Francis Blake Jr. (December 25, 1850 – January 20, 1913) was an American inventor.

==Biography==
Francis Blake was born in Needham, Massachusetts on December 25, 1850, the son of Caroline Burling (Trumbull) and Francis Blake, Sr.

In 1879, he invented a carbon microphone for use in the telephone, and patented it shortly after Thomas Edison invented a similar microphone that also used carbon contacts. Blake used a carbon button design that initially would not stay in adjustment, but with later improvements proved to be workable. Alexander Graham Bell hired Blake and put him to work with Emile Berliner who also invented a carbon microphone. The improved Berliner-Blake microphone was standard with the Bell company for many years. Blake also improved the construction of the microtome, and photographic shutter.

Blake worked on the United States Coast Survey from his teenage years through early adulthood (1866-1878). He was a physicist and an amateur photographer.

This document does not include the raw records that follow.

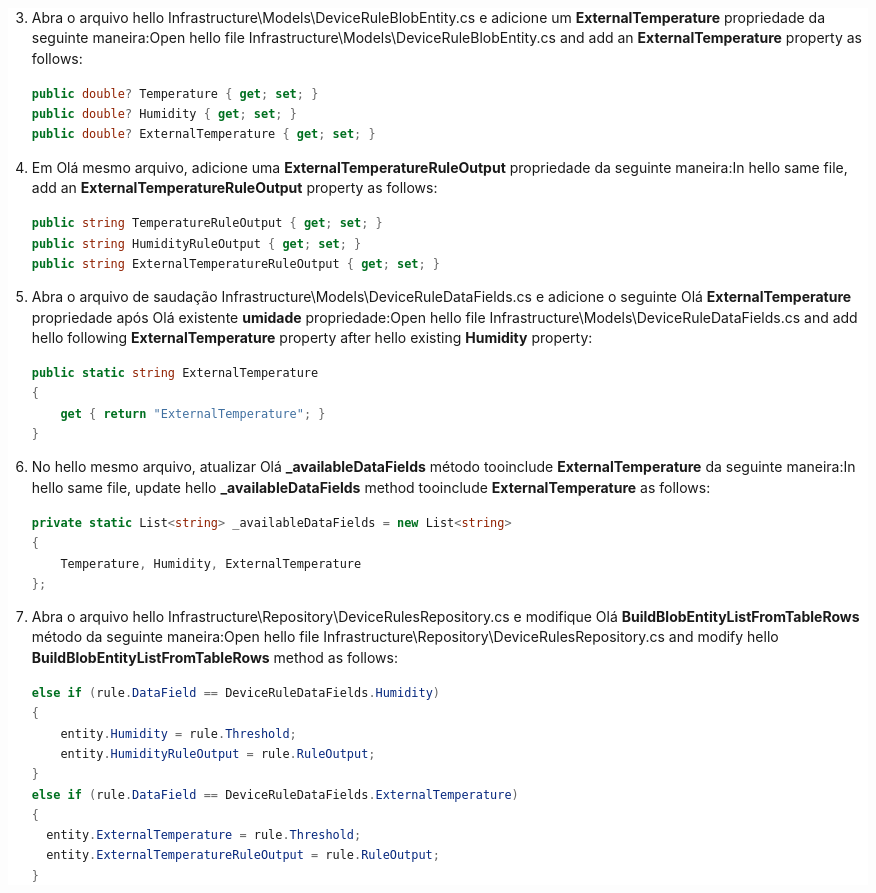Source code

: 3. <span data-ttu-id="eb6d1-131">Abra o arquivo hello Infrastructure\Models\DeviceRuleBlobEntity.cs e adicione um **ExternalTemperature** propriedade da seguinte maneira:</span><span class="sxs-lookup"><span data-stu-id="eb6d1-131">Open hello file Infrastructure\Models\DeviceRuleBlobEntity.cs and add an **ExternalTemperature** property as follows:</span></span>

    ```csharp
    public double? Temperature { get; set; }
    public double? Humidity { get; set; }
    public double? ExternalTemperature { get; set; }
    ```

4. <span data-ttu-id="eb6d1-132">Em Olá mesmo arquivo, adicione uma **ExternalTemperatureRuleOutput** propriedade da seguinte maneira:</span><span class="sxs-lookup"><span data-stu-id="eb6d1-132">In hello same file, add an **ExternalTemperatureRuleOutput** property as follows:</span></span>

    ```csharp
    public string TemperatureRuleOutput { get; set; }
    public string HumidityRuleOutput { get; set; }
    public string ExternalTemperatureRuleOutput { get; set; }
    ```

5. <span data-ttu-id="eb6d1-133">Abra o arquivo de saudação Infrastructure\Models\DeviceRuleDataFields.cs e adicione o seguinte Olá **ExternalTemperature** propriedade após Olá existente **umidade** propriedade:</span><span class="sxs-lookup"><span data-stu-id="eb6d1-133">Open hello file Infrastructure\Models\DeviceRuleDataFields.cs and add hello following **ExternalTemperature** property after hello existing **Humidity** property:</span></span>

    ```csharp
    public static string ExternalTemperature
    {
        get { return "ExternalTemperature"; }
    }
    ```

6. <span data-ttu-id="eb6d1-134">No hello mesmo arquivo, atualizar Olá **_availableDataFields** método tooinclude **ExternalTemperature** da seguinte maneira:</span><span class="sxs-lookup"><span data-stu-id="eb6d1-134">In hello same file, update hello **_availableDataFields** method tooinclude **ExternalTemperature** as follows:</span></span>

    ```csharp
    private static List<string> _availableDataFields = new List<string>
    {                    
        Temperature, Humidity, ExternalTemperature
    };
    ```

7. <span data-ttu-id="eb6d1-135">Abra o arquivo hello Infrastructure\Repository\DeviceRulesRepository.cs e modifique Olá **BuildBlobEntityListFromTableRows** método da seguinte maneira:</span><span class="sxs-lookup"><span data-stu-id="eb6d1-135">Open hello file Infrastructure\Repository\DeviceRulesRepository.cs and modify hello **BuildBlobEntityListFromTableRows** method as follows:</span></span>

    ```csharp
    else if (rule.DataField == DeviceRuleDataFields.Humidity)
    {
        entity.Humidity = rule.Threshold;
        entity.HumidityRuleOutput = rule.RuleOutput;
    }
    else if (rule.DataField == DeviceRuleDataFields.ExternalTemperature)
    {
      entity.ExternalTemperature = rule.Threshold;
      entity.ExternalTemperatureRuleOutput = rule.RuleOutput;
    }
    ```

In 1874, Blake married Elizabeth Livermore Hubbard (1849-1941) whose father provided land in Weston, on which Blake designed and built an elaborate house where he conducted his electrical experiments. They had two children: Agnes (Blake) Fitzgerald (b. 1876) and Benjamin Sewall Blake (b. 1877).

Blake was elected a member of the American Antiquarian Society in 1900.

He died at his home in Boston on January 20, 1913.

==Patents==
- Canadian patent 10021 for telephone transmitter, granted May 28, 1879, voided March 3, 1887 because of failure to manufacture telephone parts in Canada.